Además, este ciclo forma parte del programa Septenio que promueve el Gobierno de Canarias con el objetivo de respaldar la cultura, la ciencia y la innovación como sectores estratégicos. Coincidiendo con la celebración del Año Internacional de la Astronomía, la programación del septenio para 2009 se centra en este tema como eje central de todas sus actividades. Con la conferencia de Gracia Rodríguez se pone fin al citado ciclo.
La experta Gracia Rodríguez aseguró que “dentro de los estudios arqueológicos a través de los que se pretende conocer una gran cantidad de aspectos de la vida de las antiguas sociedades, entre los que podemos citar sus hábitos sociales y culturales, su economía, su organización social, sus creencias, un aspecto menos abordado, hasta hace poco, era el que nos llevara a intentar explicar su concepción del espacio celeste.

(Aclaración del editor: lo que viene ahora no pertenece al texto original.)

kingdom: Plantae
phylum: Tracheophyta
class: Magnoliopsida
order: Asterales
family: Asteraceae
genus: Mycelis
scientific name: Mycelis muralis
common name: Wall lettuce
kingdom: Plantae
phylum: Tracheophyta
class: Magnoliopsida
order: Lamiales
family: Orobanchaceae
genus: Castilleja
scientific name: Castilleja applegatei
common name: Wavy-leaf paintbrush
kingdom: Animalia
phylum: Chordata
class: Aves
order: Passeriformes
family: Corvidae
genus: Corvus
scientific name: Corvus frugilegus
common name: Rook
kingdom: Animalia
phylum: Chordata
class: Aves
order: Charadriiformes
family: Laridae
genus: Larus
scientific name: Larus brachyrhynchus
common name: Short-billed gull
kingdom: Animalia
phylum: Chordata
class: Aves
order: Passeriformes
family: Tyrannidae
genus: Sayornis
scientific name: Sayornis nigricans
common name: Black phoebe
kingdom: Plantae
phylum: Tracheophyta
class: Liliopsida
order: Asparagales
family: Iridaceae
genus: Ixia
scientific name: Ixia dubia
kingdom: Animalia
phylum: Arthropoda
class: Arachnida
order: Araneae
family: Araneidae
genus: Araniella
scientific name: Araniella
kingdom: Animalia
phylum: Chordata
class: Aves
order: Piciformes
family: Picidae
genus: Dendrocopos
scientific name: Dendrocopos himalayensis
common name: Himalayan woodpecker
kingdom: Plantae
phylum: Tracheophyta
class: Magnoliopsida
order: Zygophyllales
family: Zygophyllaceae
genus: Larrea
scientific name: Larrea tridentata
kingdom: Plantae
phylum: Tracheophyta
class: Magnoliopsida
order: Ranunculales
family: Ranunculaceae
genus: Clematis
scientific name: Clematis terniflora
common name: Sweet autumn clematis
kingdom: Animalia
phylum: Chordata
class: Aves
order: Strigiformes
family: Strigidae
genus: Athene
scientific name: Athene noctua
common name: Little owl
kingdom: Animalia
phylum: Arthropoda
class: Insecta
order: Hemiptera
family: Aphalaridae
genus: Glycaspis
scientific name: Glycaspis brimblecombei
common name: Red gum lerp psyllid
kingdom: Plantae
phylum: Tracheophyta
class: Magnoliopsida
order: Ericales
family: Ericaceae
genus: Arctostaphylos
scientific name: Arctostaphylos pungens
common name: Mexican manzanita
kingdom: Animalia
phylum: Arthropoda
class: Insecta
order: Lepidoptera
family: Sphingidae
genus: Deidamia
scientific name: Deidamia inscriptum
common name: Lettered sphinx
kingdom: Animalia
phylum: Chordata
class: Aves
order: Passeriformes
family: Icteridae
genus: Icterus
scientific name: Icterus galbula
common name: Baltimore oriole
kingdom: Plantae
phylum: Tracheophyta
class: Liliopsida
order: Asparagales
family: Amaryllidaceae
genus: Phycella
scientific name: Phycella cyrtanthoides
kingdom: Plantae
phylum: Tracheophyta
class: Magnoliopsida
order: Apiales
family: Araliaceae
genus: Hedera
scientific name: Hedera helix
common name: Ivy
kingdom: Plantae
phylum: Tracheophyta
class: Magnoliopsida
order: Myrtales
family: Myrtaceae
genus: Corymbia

La dificultad”, prosiguió, “está en que los pueblos prehistóricos no nos han dejado una crónica escrita en la que nos dieran pistas sobre sus conocimientos astronómicos. Pero, afortunadamente, no es del todo cierto que no nos hayan dejado estos testimonios”.
A su juicio, sería importante “considerar como escritura no sólo un texto escrito sobre un soporte material, sino algo más amplio con lo que podían transmitirse entre ellos, y legarnos para el futuro, sus conocimientos sobre los astros y su influencia en sus vidas cotidianas, en sus costumbres funerarias e incluso en su organización social y económica. Realmente nos han dejado unos símbolos, una forma determinada de levantar sus santuarios, una orientación, fruto de una intención determinada, en sus construcciones, de forma que respondieran a ciertos patrones astronómicos o topográficos, que nos pueden ayudar a responder a la pregunta de qué papel jugó el cielo en el conjunto de sus manifestaciones culturales y de que manera lo incorporaron a su imaginario colectivo”.
Gracia Rodríguez destacó durante la conferencia que impartió en el Museo Elder de la Ciencia y la Tecnología que “de esta forma de investigar estos aspectos de los pueblos antiguos se conoce como Arqueoastronomía. Disciplina que ha conocido un auge en los últimos años cuando los arqueólogos han ido integrando en sus investigaciones los datos que los astrónomos les proporcionan. Como toda ciencia interdisciplinar, conoce las luces y sombras de esta característica. Es apasionante trabajar conjuntamente con personas que proceden de campos tan diversos como las humanidades y el científico, pero hay que resolver a veces las suspicacias de unos y otros y llegar a un entendimiento común en el que ambas ciencias salgan favorecidas”.
De igual forma, matizó que “en este año, que se celebra el Año Internacional de la Astronomía, es necesario volver nuestra vista al pasado para intentar comprender como estas sociedades han puesto de manifiesto la importancia que, sin lugar a dudas, tenía la observación de los fenómenos celestes. Ya que los pueblos de poca complejidad tienden a sacralizar aquello que no controlan y por eso confieren carácter sagrado a determinados seres vivos y a ciertos lugares, para ellos el cielo, de donde vienen la mayoría de acontecimientos que regulan la vida: luz-oscuridad, frío-calor, lluvia-sequía, etc., paso a formar parte de sus mitologías y es donde han situado mayoritariamente la morada de los dioses”.